SANTIAGO – The daughter of late former President Eduardo Frei Montalva said Friday that the investigation to determine whether her father was murdered has brought to light the role of the Chilean army in concealing information about the death.
Frei Montalva, who governed from 1964-1970, died Jan. 22, 1982, at a Santiago clinic, ostensibly from an infection that developed after he underwent two operations to alleviate severe acid reflux.
But many suspected that Frei, a Christian Democrat then organizing opposition to the regime of Gen. Augusto Pinochet, was poisoned by agents of the junta’s ruthless secret police.

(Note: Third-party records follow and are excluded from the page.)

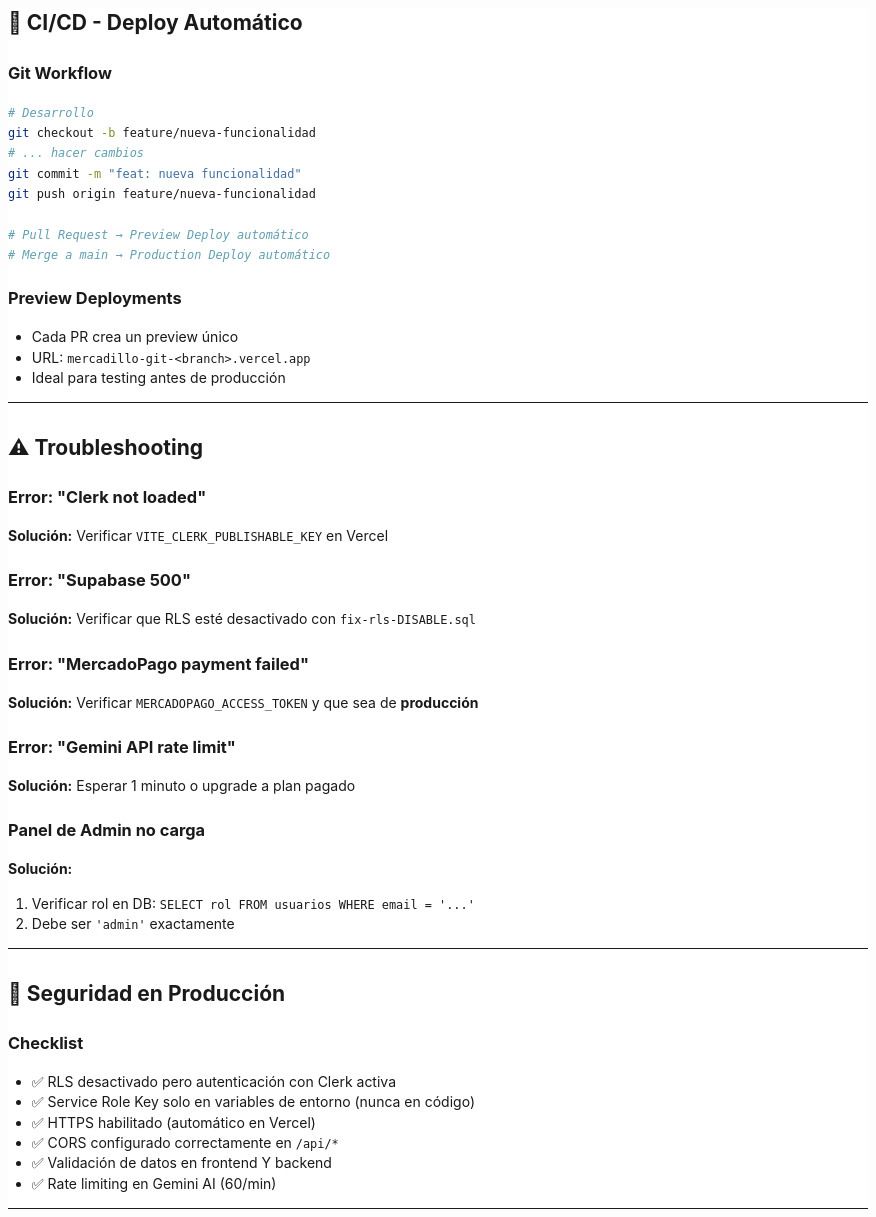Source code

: 
## 🔄 CI/CD - Deploy Automático

### Git Workflow

```bash
# Desarrollo
git checkout -b feature/nueva-funcionalidad
# ... hacer cambios
git commit -m "feat: nueva funcionalidad"
git push origin feature/nueva-funcionalidad

# Pull Request → Preview Deploy automático
# Merge a main → Production Deploy automático
```

### Preview Deployments
- Cada PR crea un preview único
- URL: `mercadillo-git-<branch>.vercel.app`
- Ideal para testing antes de producción

---

## ⚠️ Troubleshooting

### Error: "Clerk not loaded"
**Solución:** Verificar `VITE_CLERK_PUBLISHABLE_KEY` en Vercel

### Error: "Supabase 500"
**Solución:** Verificar que RLS esté desactivado con `fix-rls-DISABLE.sql`

### Error: "MercadoPago payment failed"
**Solución:** Verificar `MERCADOPAGO_ACCESS_TOKEN` y que sea de **producción**

### Error: "Gemini API rate limit"
**Solución:** Esperar 1 minuto o upgrade a plan pagado

### Panel de Admin no carga
**Solución:** 
1. Verificar rol en DB: `SELECT rol FROM usuarios WHERE email = '...'`
2. Debe ser `'admin'` exactamente

---

## 🔐 Seguridad en Producción

### Checklist
- ✅ RLS desactivado pero autenticación con Clerk activa
- ✅ Service Role Key solo en variables de entorno (nunca en código)
- ✅ HTTPS habilitado (automático en Vercel)
- ✅ CORS configurado correctamente en `/api/*`
- ✅ Validación de datos en frontend Y backend
- ✅ Rate limiting en Gemini AI (60/min)

---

A decade ago, Frei Montalva’s children, Carmen Frei and Eduardo Frei Ruiz-Tagle, who served as president from 1994-2000, persuaded the courts to open an investigation into their father’s death.
Judge Alejandro Madrid is poised to formally indict six people for the murder of Frei Montalva.
The judge “has given us new reports and the information is truly very significant,” Carmen Frei said Friday in an interview with Radio Cooperativa.
The military continues to hold microfilm records of reports based on wiretapping and surveillance of her father during the 1973-1990 dictatorship, the former senator said.
“We know, from judicial testimony, that this information exists and we want to know where it is,” Carmen Frei said.
Dr. Patricio Silva, a career army physician; Raul Lillo Gutierrez, a civilian who worked for military intelligence; and Luis Becerra Arriagada, one-time chauffeur and aide to Frei Montalva, are accused of direct involvement in the murder.
A physician associated with military intelligence, Pedro Valdivia Soto, faces indictment as an accomplice, while the pathologists who carried out the original autopsy, Helmar Rosenberg and Sergio Gonzalez, are alleged to have covered up the murder.
Judge Madrid declared the death a homicide after Frei Montalva’s remains were exhumed and tests found toxic substances.
One of the physicians facing charges told the judge under oath that he made daily reports to Pinochet’s office about Frei Montalva’s condition, Carmen Frei said.
Pinochet, who died in December 2006 of a heart attack, was never tried for the crimes of his government, which killed more than 3,000 people and tortured some 25,000 others.
The fate of some of those who were “disappeared” during Pinochet’s rule remains unknown to this day.
“It has been a very painful time,” Carmen Frei said. “I will fight to the end, until we know the whole truth, because justice is not only for my family but for the entire country and for all those who don’t know where their loved ones are.”